After Board President Jay Chen insisted names be redacted, to which Cosca reluctantly and only partially agreed, the report mentions criticism of Los Altos High School leadership but specific names were removed. However, one group in the report, talking about racial bias, said Chen promoted college preparatory workshops and advertised to schools that excluded La Puente High and Workman High, something Chen said was not true.

“I held the last two college workshops in La Puente,” he said Friday. Chen said while a workshop in 2010 was held at Wilson High School, he held workshops in 2011 and 2012 at La Puente High, and one in 2009 at Workman High.

During the meeting, he called the issue a “perception problem,” but later made it a priority of the new superintendent to create a “one district sense of unity rather than a north-south divide.”

A small group in the audience reacted when Chen made his comments. One of them, Gilda L. Ochoa, a professor of sociology and Chicano/Latino studies at Pomona College who lives in La Puente, said many in the Latino community are deeply concerned about the divide. She said it starts at the top — three of the five board members are from Hacienda Heights.
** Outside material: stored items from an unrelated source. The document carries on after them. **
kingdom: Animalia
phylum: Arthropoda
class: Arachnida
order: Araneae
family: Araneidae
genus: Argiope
“I am concerned on a number of levels on the issue of inequality. The school district is very unequal,” Ochoa said after the meeting. “There is more attention to Hacienda Heights than La Puente. They say it is a perception. It is not perception, it is reality.”

Recruitment letters will go out after being approved by the president and vice president of the board. Those candidates from within the district will no longer be treated differently as originally proposed by the board. The board ruled they, too, must submit resumes, as outside candidates.

Another change to the process came after Cosca raised concerns that board members and staff were calling him in an effort to influence the process. The board agreed not to call Cosca with concerns unless a member had a question. “No board member should be contacting you guys; no staff members should be contacting you guys and influencing the process,” said board member Anthony Duarte.

Chen said Costa and him had phone conversations about redacting the report to protect employees. Chen was disappointed in the report, calling it a regurgitation of comments without much analysis. “This isn’t about people airing grievances about employees. This is about finding a superintendent,” he said.